The finding that the peak latencies were not significantly different among groups in this study reflects some minor variance in the geometry of the peak from rat to rat, the slight variation in rise time to high and low amplitude peaks, and may also reflect the differences in postsynaptic properties to which we have alluded. The lack of any significant difference between onset latencies among groups suggests that latency is not a truly variable factor in observations.
The effect that the alteration in responses has on the normal function of the PC, if any, is also unclear. The PC is involved in various memory functions, including autobiographical, spatiotemporal, and working memory (Macrae et al., 2004), as well as emotional processing, executive functioning, and decision making (Barbas, 1995; Price, 2005). Lesions in the PC have given mixed but interesting results depending on the animal and the method used (Lacroix et al., 1998; Deacon et al., 2003), and abnormalities in the PC have been implicated as underlying factors in some psychiatric disorders, such as schizophrenia (Mitelman et al., 2005). Although the deficits in learning and memory that have been observed in patients with TLE (Glowinski, 1973; Viskontas et al., 2000; Voltzenlogel et al., 2006) have been rightly attributed to cellular damage in the hippocampus and other limbic structures, our results suggest that the effects of that damage may extend into the physiology, and perhaps functionality, of structures like the PC. This may even be the case in the kindled animals, in which some memory deficits have been suggested (Hanneson et al., 2001). More-detailed studies on this subject will be difficult, as it will not be easy to attribute a specific memory deficiency to the PC or any other limbic structure.

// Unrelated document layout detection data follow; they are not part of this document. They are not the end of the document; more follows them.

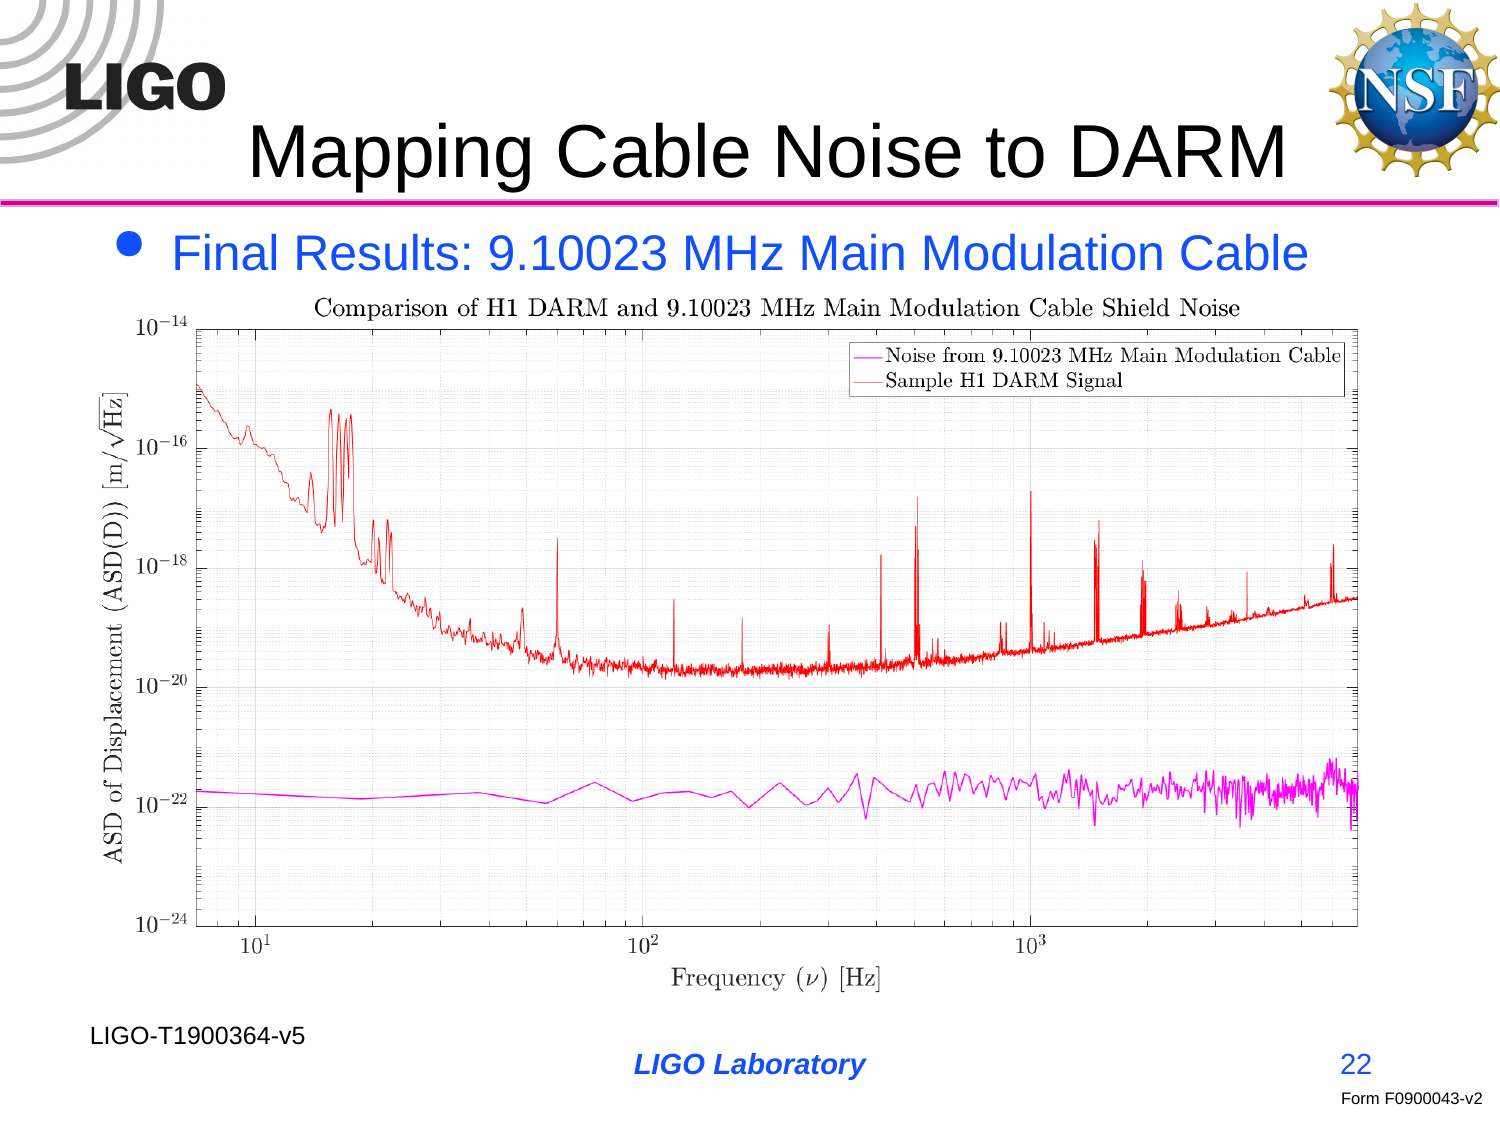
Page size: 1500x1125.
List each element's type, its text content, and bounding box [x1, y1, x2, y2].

picture [0, 274, 1500, 1007]
picture [0, 0, 225, 164]
title Mapping Cable Noise to DARM [174, 12, 1363, 200]
footer LIGO Laboratory [512, 1025, 988, 1100]
text_box LIGO-T1900364-v5 [74, 1015, 538, 1088]
picture [1326, 0, 1500, 180]
list Final Results: 9.10023 MHz Main Modulation Cable [99, 212, 1375, 273]
slide_number 22 [1074, 1025, 1388, 1100]
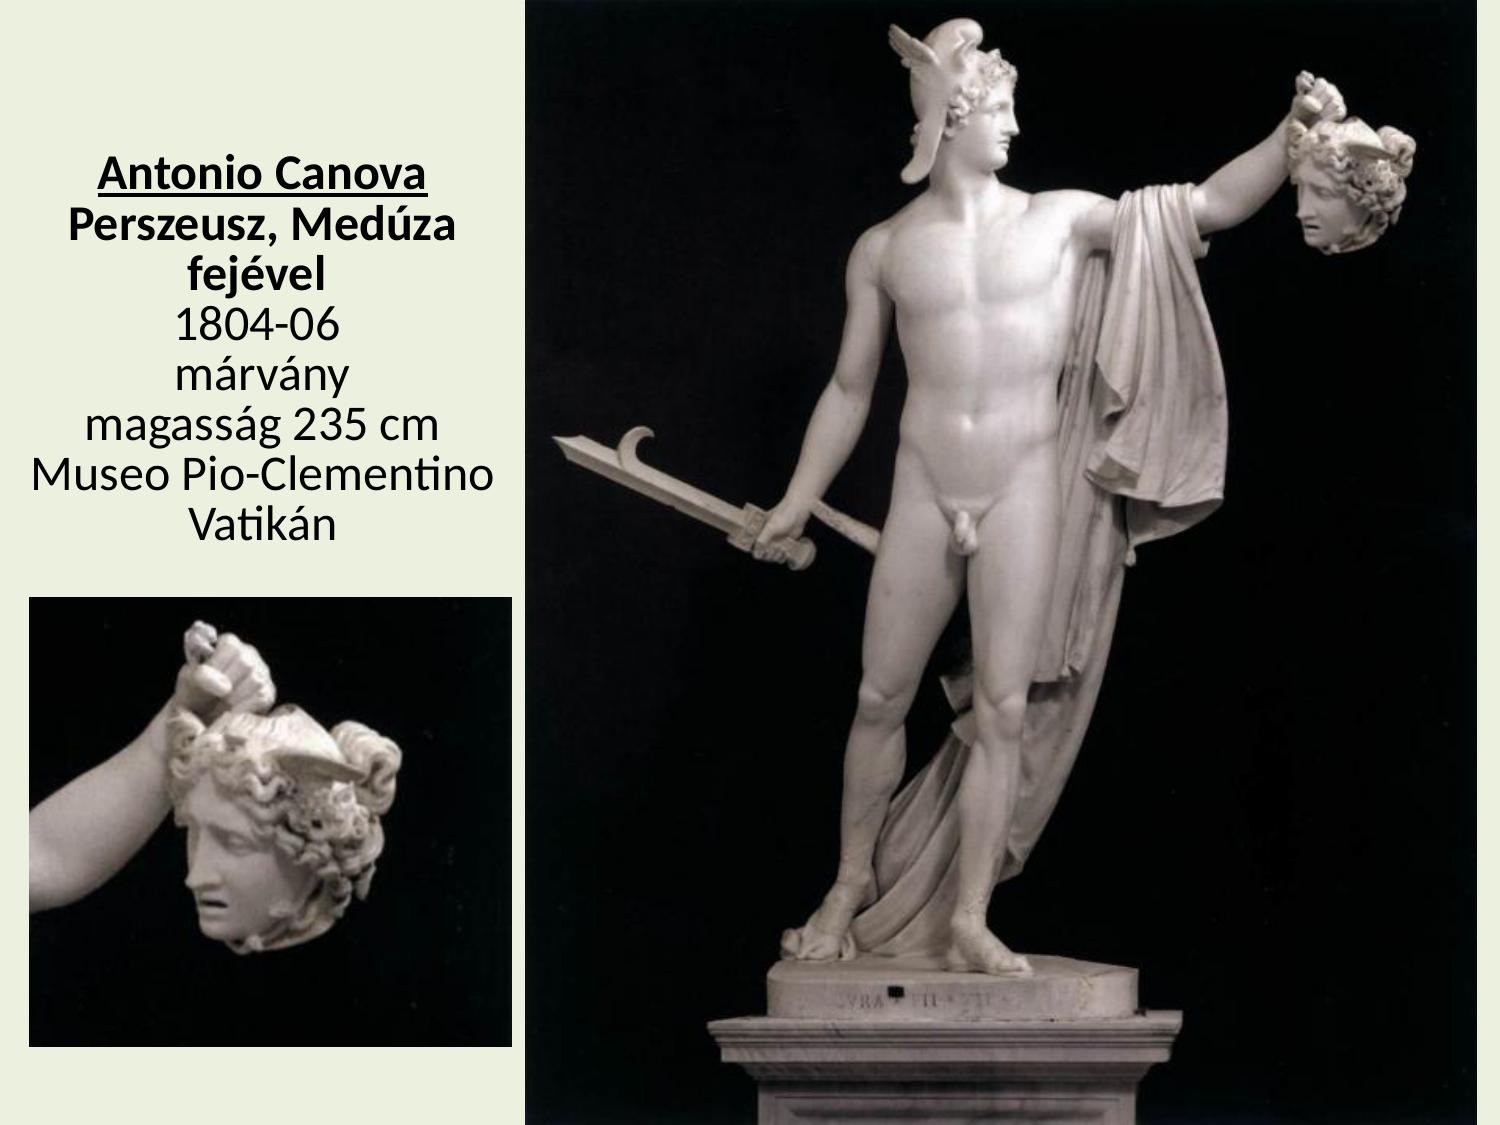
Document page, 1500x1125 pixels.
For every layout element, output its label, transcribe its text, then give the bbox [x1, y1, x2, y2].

In conclusion, we have found an attenuation in PC responses to midline thalamic stimulation in epileptic rats, suggesting an impairment in their connection. This attenuation evolves following thalamic cell injury incurred by status epilepticus and may be attributable to cell loss. Other factors, including inputs to the PC from other structures and possible pre- and postsynaptic modifications may also contribute to the change in response. It is possible that this physiologic attenuation may be an indication of some form of functional deficiency in the PC, with implications for its involvement with learning and memory processes. These data reinforce our current understanding that a variety of higher-order functions require a complex circuitry, incorporating diverse groups of brain structures.